▶ [DATA BLOCK]:
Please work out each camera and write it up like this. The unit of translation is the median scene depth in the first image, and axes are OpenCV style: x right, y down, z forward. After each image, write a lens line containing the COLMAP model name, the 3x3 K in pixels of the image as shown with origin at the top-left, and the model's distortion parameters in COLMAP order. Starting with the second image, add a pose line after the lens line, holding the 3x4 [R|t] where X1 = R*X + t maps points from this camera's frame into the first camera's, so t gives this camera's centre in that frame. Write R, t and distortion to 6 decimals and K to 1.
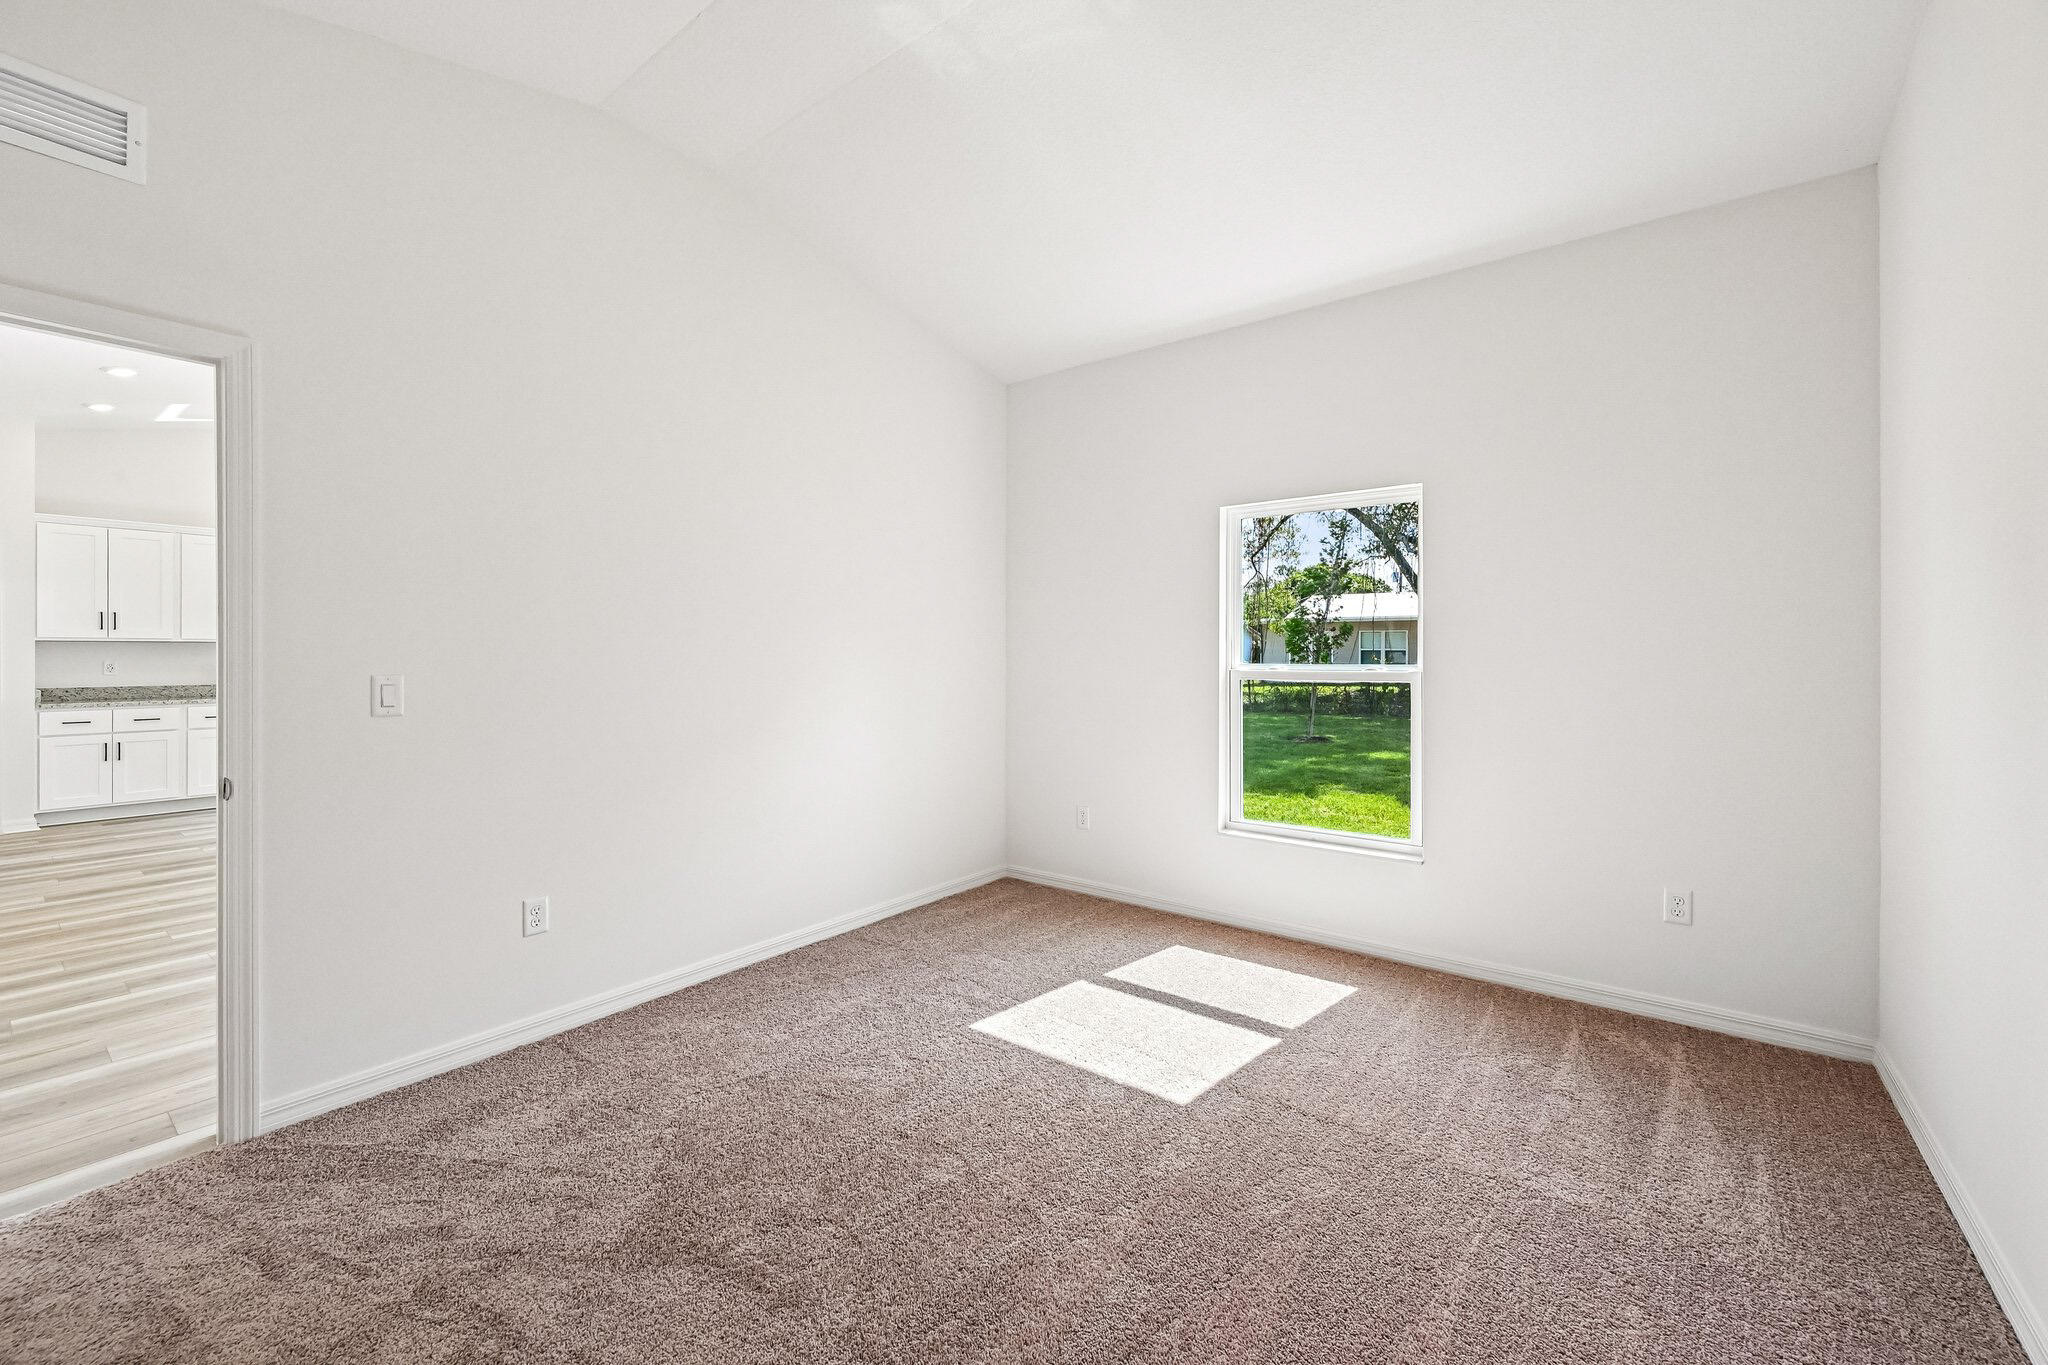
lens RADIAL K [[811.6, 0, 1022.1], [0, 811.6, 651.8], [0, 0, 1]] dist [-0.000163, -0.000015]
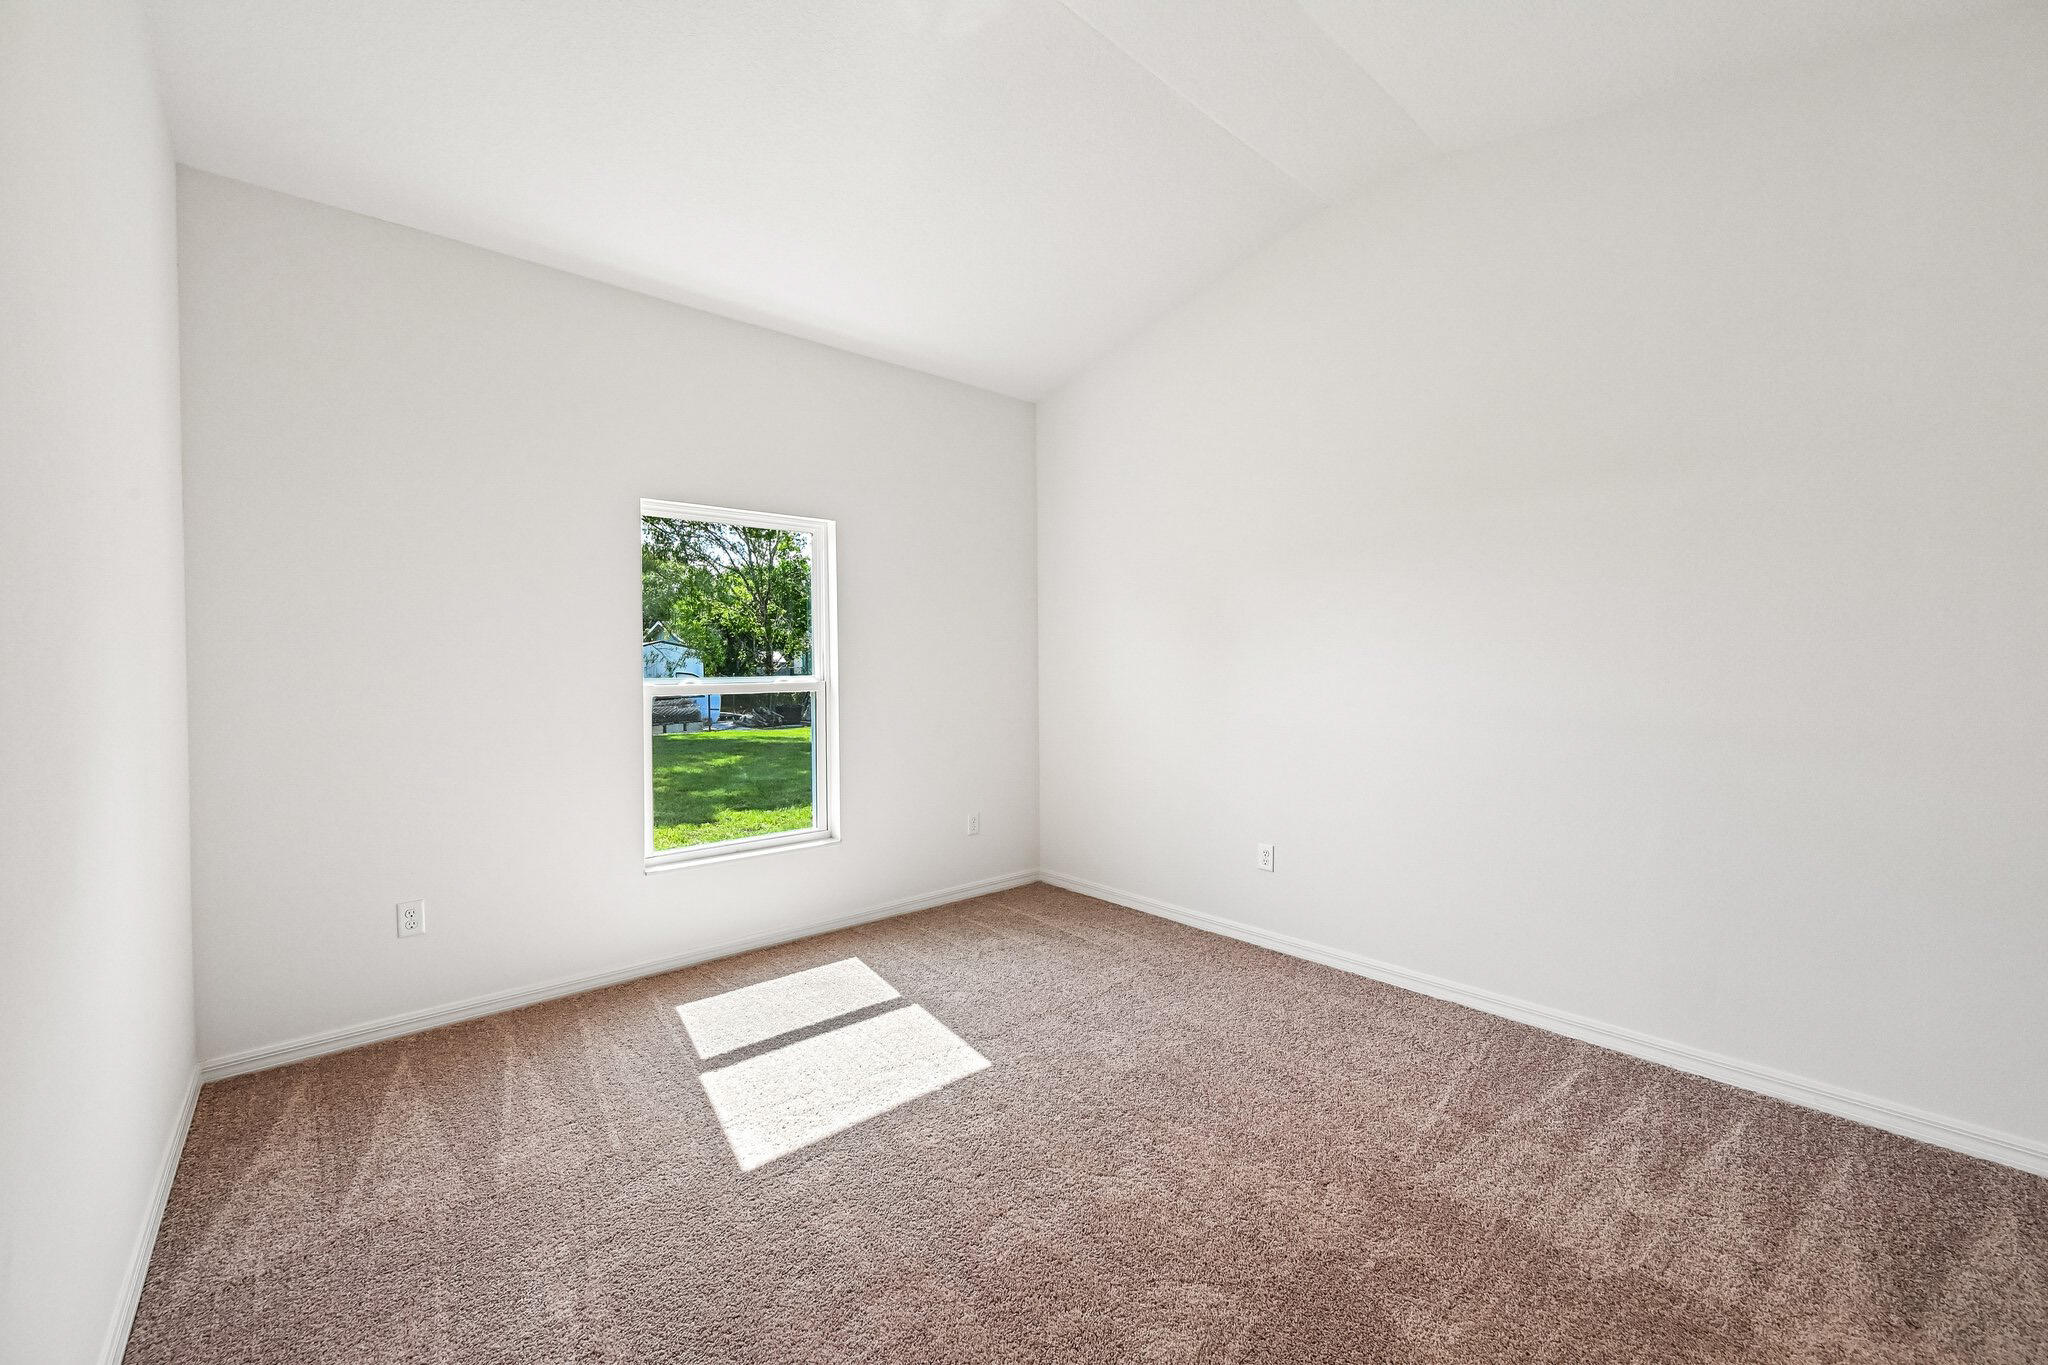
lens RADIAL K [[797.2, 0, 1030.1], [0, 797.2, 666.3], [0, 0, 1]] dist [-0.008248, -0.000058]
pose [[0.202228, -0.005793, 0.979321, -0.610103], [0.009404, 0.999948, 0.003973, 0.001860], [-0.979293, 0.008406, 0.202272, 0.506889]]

▶ [YOUR GOAL]:
Pull out every line of the material that contains the word "lens", and copy each one in full.

▶ [FINISHED TASK]:
Please work out each camera and write it up like this. The unit of translation is the median scene depth in the first image, and axes are OpenCV style: x right, y down, z forward. After each image, write a lens line containing the COLMAP model name, the 3x3 K in pixels of the image as shown with origin at the top-left, and the model's distortion parameters in COLMAP order. Starting with the second image, add a pose line after the lens line, holding the 3x4 [R|t] where X1 = R*X + t maps points from this camera's frame into the first camera's, so t gives this camera's centre in that frame. Write R, t and distortion to 6 decimals and K to 1.
lens RADIAL K [[811.6, 0, 1022.1], [0, 811.6, 651.8], [0, 0, 1]] dist [-0.000163, -0.000015]
lens RADIAL K [[797.2, 0, 1030.1], [0, 797.2, 666.3], [0, 0, 1]] dist [-0.008248, -0.000058]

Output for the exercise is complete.